Präsident Macron drängt Israel zu Zurückhaltung
Der US-Präsident drängt deshalb genau wie sein französischer Amtskollege Emmanuel Macron besonders stark auf Pläne, die über den aktuellen Militäreinsatz und vor allem über eine schnelle Offensive hinausgehen. „Konsens ist: Es muss eine politische Perspektive für die Palästinenser geben nach diesem Krieg“, sagt Stetter. In dieser Perspektive dürfe die Hamas keine politische Rolle im Gazastreifen mehr spielen. Ein Ziel, dessen Umsetzung Zeit kostet. „Ich würde eher von einem längeren Kriegsverlauf ausgehen, Israel wird es schrittweise angehen“, sagt Stetter. Auch, um die Kriegsziele der Hamas nicht in Erfüllung gehen zu lassen. „Sie will den Friedensprozess für immer verhindern, sie will Hass säen, der nicht mehr verschwindet“, so die Einschätzung des Experten.
Unterstützung könnte Israel sogar von arabischer Seite erhalten. Die USA drängen Katar, die Hamas aus dem Emirat zu verbannen – dort, in der Hauptstadt Doha, hat die Organisation seit Jahren ihren Sitz. Auch Saudi-Arabien und Ägypten könnten mit ins Boot geholt werden, wenngleich das mit Rücksicht auf die aufgeheizte öffentliche Stimmung in den arabischen Gesellschaften eher hinter den Kulissen geschehen dürfte. Eine ausgeweitete Bodenoffensive könnte den Rückhalt für Israel daher eher schwächen.
Palästinenser brauchen eine politische Perspektive
Ein entscheidender Faktor in der Rechnung sind zudem die im Gazastreifen lebenden Palästinenser selbst. Die humanitäre Lage ist angespannt. Vor Ausbruch des Krieges deuteten Meinungsumfragen auf einen hohen Rückhalt für die Hamas hin. „Hätte es Wahlen gegeben, hätte ein Hamas-Kandidat sehr gute Chancen gehabt“, sagt Konfliktforscher Stetter. Allerdings deute vieles darauf hin, dass es einen nicht zu vernachlässigenden Teil der Bevölkerung gebe, der die Hamas aus Protest unterstützt. „Die meisten Leute wären sicher froh, wenn es eine andere politische und damit auch andere wirtschaftliche Perspektive für sie gäbe“, sagt er.
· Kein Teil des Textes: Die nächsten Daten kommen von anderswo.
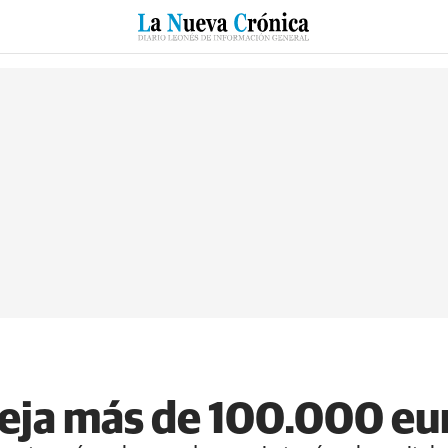
RZO
SUCESOS
CULTURAS
ESPECIALES
DEPORTES
eja más de 100.000 eu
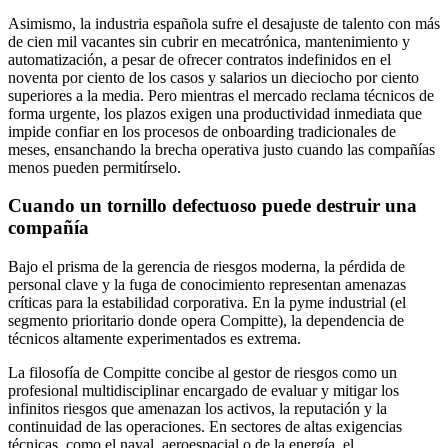
Asimismo, la industria española sufre el desajuste de talento con más
de cien mil vacantes sin cubrir en mecatrónica, mantenimiento y
automatización, a pesar de ofrecer contratos indefinidos en el
noventa por ciento de los casos y salarios un dieciocho por ciento
superiores a la media. Pero mientras el mercado reclama técnicos de
forma urgente, los plazos exigen una productividad inmediata que
impide confiar en los procesos de onboarding tradicionales de
meses, ensanchando la brecha operativa justo cuando las compañías
menos pueden permitírselo.
Cuando un tornillo defectuoso puede destruir una
compañía
Bajo el prisma de la gerencia de riesgos moderna, la pérdida de
personal clave y la fuga de conocimiento representan amenazas
críticas para la estabilidad corporativa. En la pyme industrial (el
segmento prioritario donde opera Compitte), la dependencia de
técnicos altamente experimentados es extrema.
La filosofía de Compitte concibe al gestor de riesgos como un
profesional multidisciplinar encargado de evaluar y mitigar los
infinitos riesgos que amenazan los activos, la reputación y la
continuidad de las operaciones. En sectores de altas exigencias
técnicas, como el naval, aeroespacial o de la energía, el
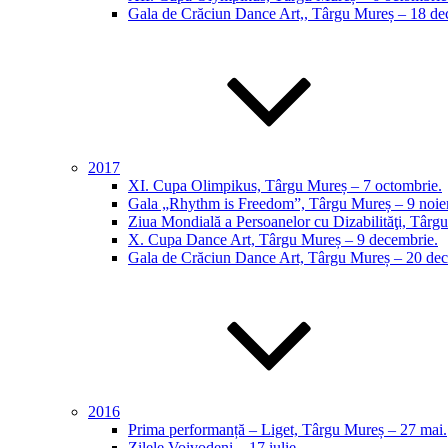
Gala de Crăciun Dance Art,, Târgu Mureș – 18 de
2017
XI. Cupa Olimpikus, Târgu Mureș – 7 octombrie.
Gala „Rhythm is Freedom”, Târgu Mureș – 9 noie
Ziua Mondială a Persoanelor cu Dizabilităţi, Târg
X. Cupa Dance Art, Târgu Mureș – 9 decembrie.
Gala de Crăciun Dance Art, Târgu Mureș – 20 dec
2016
Prima performanță – Liget, Târgu Mureș – 27 mai.
Zilele Voivodeni – 17 iulie.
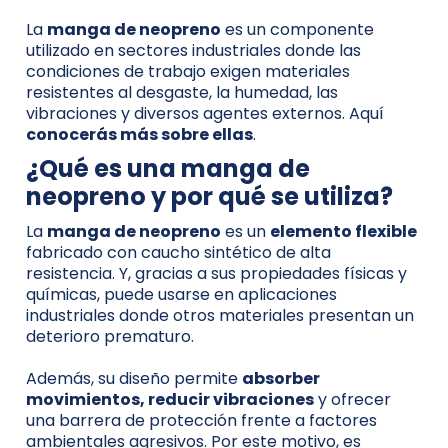
La
manga de neopreno
es un componente
utilizado en sectores industriales donde las
condiciones de trabajo exigen materiales
resistentes al desgaste, la humedad, las
vibraciones y diversos agentes externos. Aquí
conocerás más sobre ellas
.
¿Qué es una manga de
neopreno y por qué se utiliza?
La
manga de neopreno
es un
elemento flexible
fabricado con caucho sintético de alta
resistencia. Y, gracias a sus propiedades físicas y
químicas, puede usarse en aplicaciones
industriales donde otros materiales presentan un
deterioro prematuro.
Además, su diseño permite
absorber
movimientos, reducir vibraciones
y ofrecer
una barrera de protección frente a factores
ambientales agresivos. Por este motivo, es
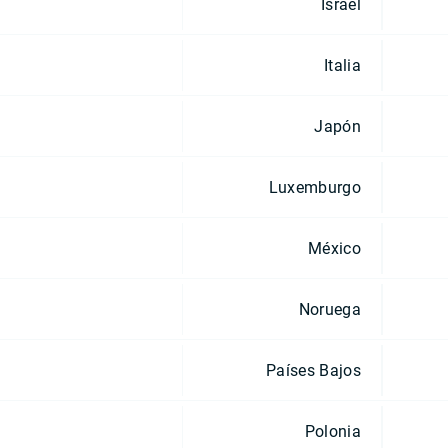
Israel
Italia
Japón
Luxemburgo
México
Noruega
Países Bajos
Polonia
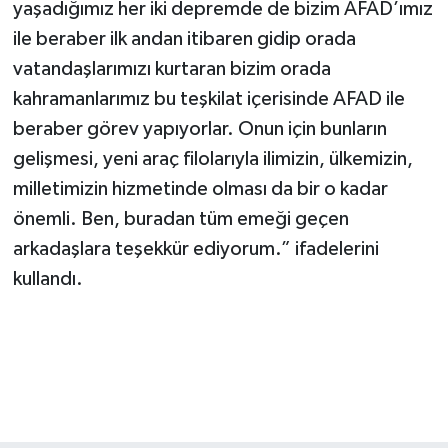
yaşadığımız her iki depremde de bizim AFAD’ımız
ile beraber ilk andan itibaren gidip orada
vatandaşlarımızı kurtaran bizim orada
kahramanlarımız bu teşkilat içerisinde AFAD ile
beraber görev yapıyorlar. Onun için bunların
gelişmesi, yeni araç filolarıyla ilimizin, ülkemizin,
milletimizin hizmetinde olması da bir o kadar
önemli. Ben, buradan tüm emeği geçen
arkadaşlara teşekkür ediyorum.” ifadelerini
kullandı.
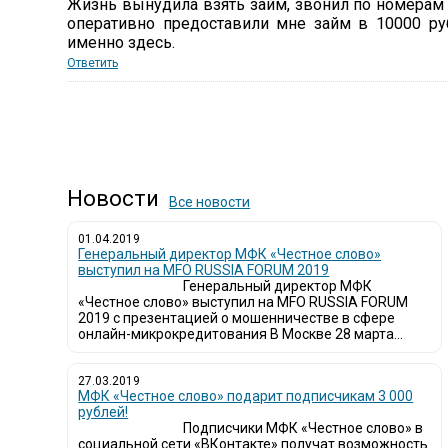
Жизнь вынудила взять займ, звонил по номерам с
оперативно предоставили мне займ в 10000 р
именно здесь.
Ответить
Новости
Все новости
01.04.2019
Генеральный директор МФК «Честное слово»
выступил на MFO RUSSIA FORUM 2019
Генеральный директор МФК
«Честное слово» выступил на MFO RUSSIA FORUM
2019 с презентацией о мошенничестве в сфере
онлайн-микрокредитования В Москве 28 марта...
27.03.2019
МФК «Честное слово» подарит подписчикам 3 000
рублей!
Подписчики МФК «Честное слово» в
социальной сети «ВКонтакте» получат возможность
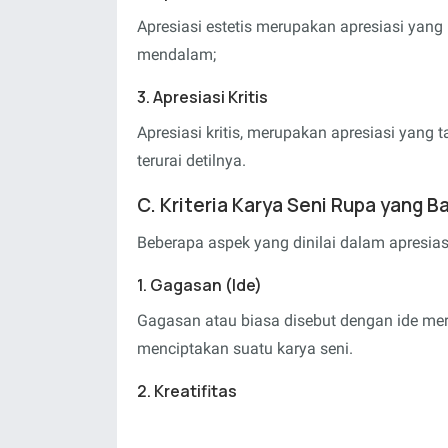
Apresiasi estetis merupakan apresiasi yan
mendalam;
3. Apresiasi Kritis
Apresiasi kritis, merupakan apresiasi yang 
terurai detilnya.
C. Kriteria Karya Seni Rupa yang Ba
Beberapa aspek yang dinilai dalam apresiasi
1. Gagasan (Ide)
Gagasan atau biasa disebut dengan ide me
menciptakan suatu karya seni.
2. Kreatifitas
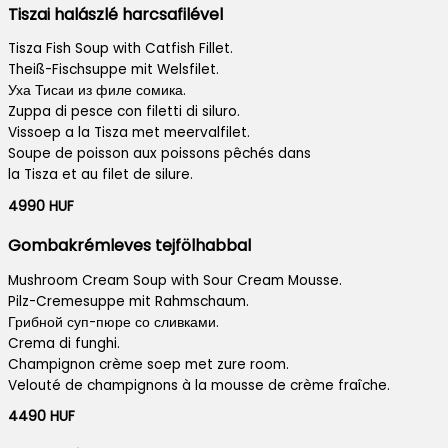
Tiszai halászlé harcsafilével
Tisza Fish Soup with Catfish Fillet.
Theiß-Fischsuppe mit Welsfilet.
Уха Тисаи из филе сомика.
Zuppa di pesce con filetti di siluro.
Vissoep a la Tisza met meervalfilet.
Soupe de poisson aux poissons pêchés dans
la Tisza et au filet de silure.
4990 HUF
Gombakrémleves tejfölhabbal
Mushroom Cream Soup with Sour Cream Mousse.
Pilz-Cremesuppe mit Rahmschaum.
Грибной суп-пюре со сливками.
Crema di funghi.
Champignon crème soep met zure room.
Velouté de champignons à la mousse de crème fraîche.
4490 HUF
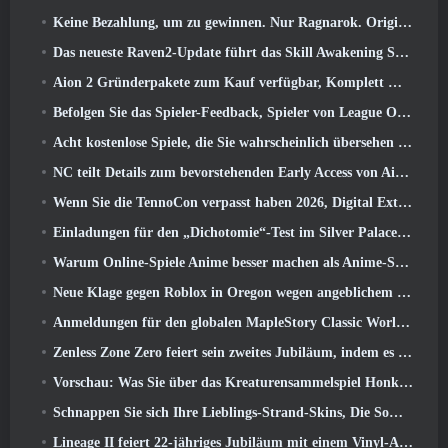
Keine Bezahlung, um zu gewinnen. Nur Ragnarok. Origin Classic erscheint im Juli 23
Das neueste Raven2-Update führt das Skill Awakening System ein, Geben Sie den Spielern mehr Möglichkeiten, ihre Fähigkeiten zu verbessern
Aion 2 Gründerpakete zum Kauf verfügbar, Komplett mit fünf Tagen Early Access
Befolgen Sie das Spieler-Feedback, Spieler von League Of Legends Classic müssen nicht für klassische Skins bezahlen
Acht kostenlose Spiele, die Sie wahrscheinlich übersehen haben und die Teil von Steams Train Fest sind
NC teilt Details zum bevorstehenden Early Access von Aion 2 mit
Wenn Sie die TennoCon verpasst haben 2026, Digital Extremes teilt alle Panels
Einladungen für den „Dichotomie“-Test im Silver Palace gehen raus
Warum Online-Spiele Anime besser machen als Anime-Spiele
Neue Klage gegen Roblox in Oregon wegen angeblichem Kinderpflegevorfall eingereicht
Anmeldungen für den globalen MapleStory Classic World Second Closed Test
Zenless Zone Zero feiert sein zweites Jubiläum, indem es Spielern die Wahl zwischen einem kostenlosen S-Rank-Agenten bietet
Vorschau: Was Sie über das Kreaturensammelspiel Honkai von HoYoverse wissen sollten: Link-Seele
Schnappen Sie sich Ihre Lieblings-Strand-Skins, Die Sommerspiele sind zu Overwatch zurückgekehrt
Lineage II feiert 22-jähriges Jubiläum mit einem Vinyl-Album in Collector’s Edition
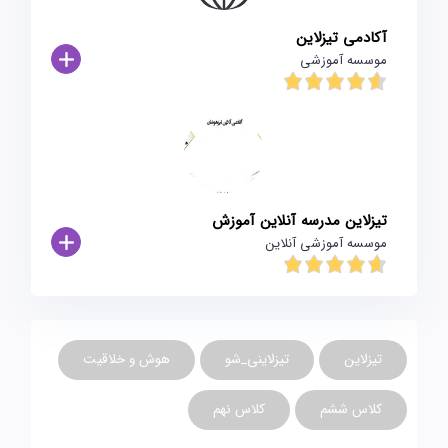
آکادمی تیزلاین
موسسه آموزشی
تیزلاین مدرسه آنلاین آموزش
موسسه آموزشی آنلاین
تیزلاین
تیزلاینی_شو
هوش و خلاقیت
کلاس ششم
کلاس نهم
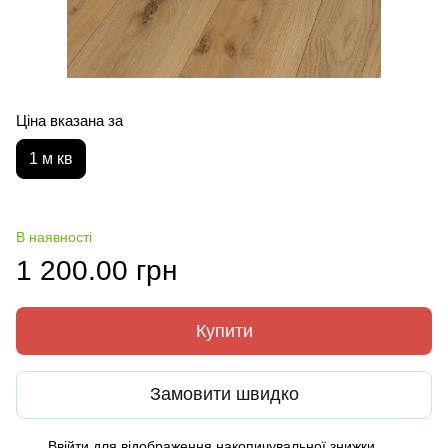
Ціна вказана за
1 м кв
В наявності
1 200.00 грн
Купити
Замовити швидко
Ввійти
для відображення накопичувальної знижки
%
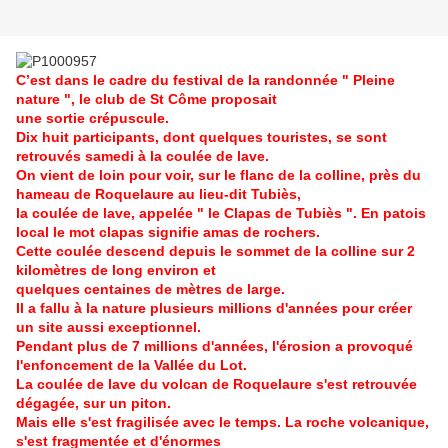
C’est dans le cadre du festival de la randonnée " Pleine
nature ", le club de St Côme proposait
une sortie crépuscule.
Dix huit participants, dont quelques touristes, se sont
retrouvés samedi à la coulée de lave.
On vient de loin pour voir, sur le flanc de la colline, près du
hameau de Roquelaure au lieu-dit Tubiès,
la coulée de lave, appelée " le Clapas de Tubiès ". En patois
local le mot clapas signifie amas de rochers.
Cette coulée descend depuis le sommet de la colline sur 2
kilomètres de long environ et
quelques centaines de mètres de large.
Il a fallu à la nature plusieurs millions d'années pour créer
un site aussi exceptionnel.
Pendant plus de 7 millions d'années, l'érosion a provoqué
l'enfoncement de la Vallée du Lot.
La coulée de lave du volcan de Roquelaure s'est retrouvée
dégagée, sur un piton.
Mais elle s'est fragilisée avec le temps. La roche volcanique,
s'est fragmentée et d'énormes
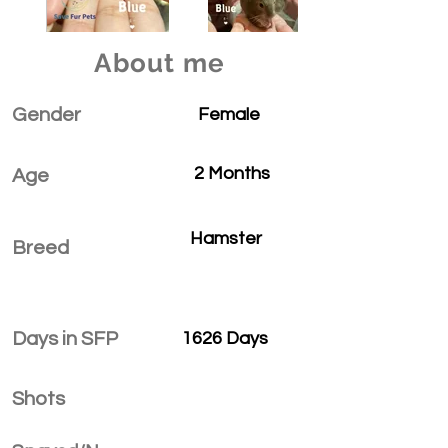
About me
Gender
Female
2 Months
Age
Hamster
Breed
Days in SFP
1626 Days
Shots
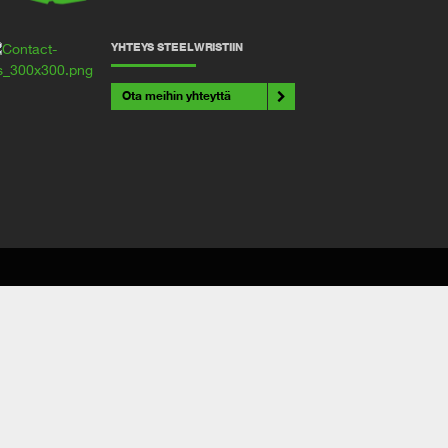
YHTEYS STEELWRISTIIN
Ota meihin yhteyttä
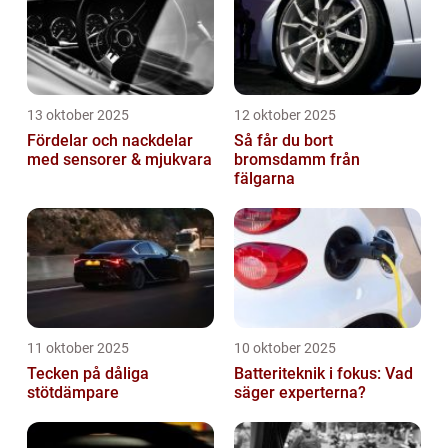
13 oktober 2025
12 oktober 2025
Fördelar och nackdelar
Så får du bort
med sensorer & mjukvara
bromsdamm från
fälgarna
11 oktober 2025
10 oktober 2025
Tecken på dåliga
Batteriteknik i fokus: Vad
stötdämpare
säger experterna?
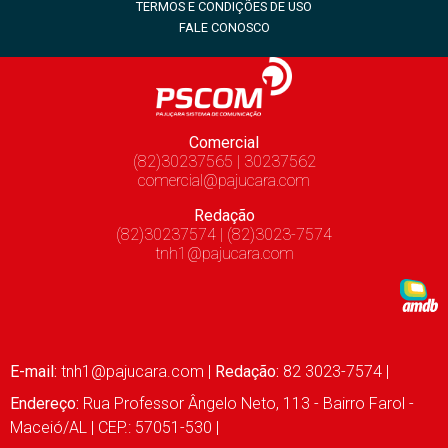
TERMOS E CONDIÇÕES DE USO
FALE CONOSCO
Comercial
(82)30237565 | 30237562
comercial@pajucara.com
Redação
(82)30237574 | (82)3023-7574
tnh1@pajucara.com
E-mail:
tnh1@pajucara.com
|
Redação:
82 3023-7574 |
Endereço:
Rua Professor Ângelo Neto, 113 - Bairro Farol -
Maceió/AL | CEP.: 57051-530 |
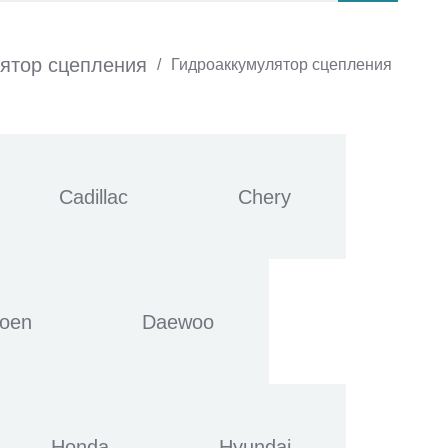
ятор сцепления
/
Гидроаккумулятор сцепления
Cadillac
Chery
roen
Daewoo
Honda
Hyundai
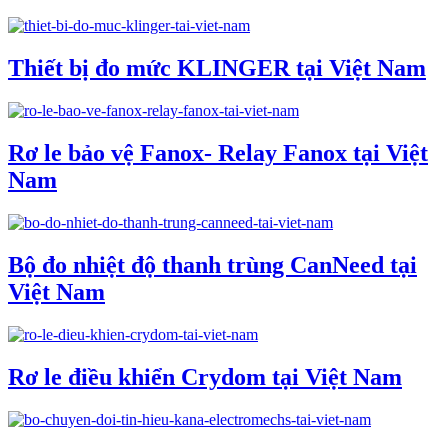
Thiết bị đo mức KLINGER tại Việt Nam
Rơ le bảo vệ Fanox- Relay Fanox tại Việt
Nam
Bộ đo nhiệt độ thanh trùng CanNeed tại
Việt Nam
Rơ le điều khiển Crydom tại Việt Nam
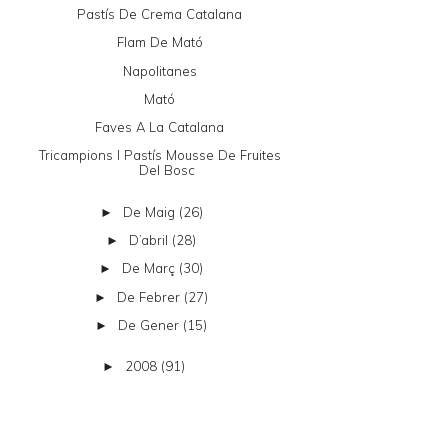
Pastís De Crema Catalana
Flam De Mató
Napolitanes
Mató
Faves A La Catalana
Tricampions I Pastís Mousse De Fruites
Del Bosc
De Maig
(26)
►
D’abril
(28)
►
De Març
(30)
►
De Febrer
(27)
►
De Gener
(15)
►
2008
(91)
►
Der radikale Geist könne kurzfristig nicht ganz vertrieben werden – aber womöglich zumindest in Schach gehalten. Wer das politische Vakuum, das die Hamas im Gazastreifen hinterlassen würde, füllen kann, ist aktuell offen. Ein Akteur könnte die Palästinensische Autonomiebehörde sein. Die ist zwar selbst unter Palästinensern umstritten, könnte durch ihre internationale Anerkennung aber sicherstellen, dass auch die Menschen aus Gaza in eine Nachkriegsordnung eingebunden werden.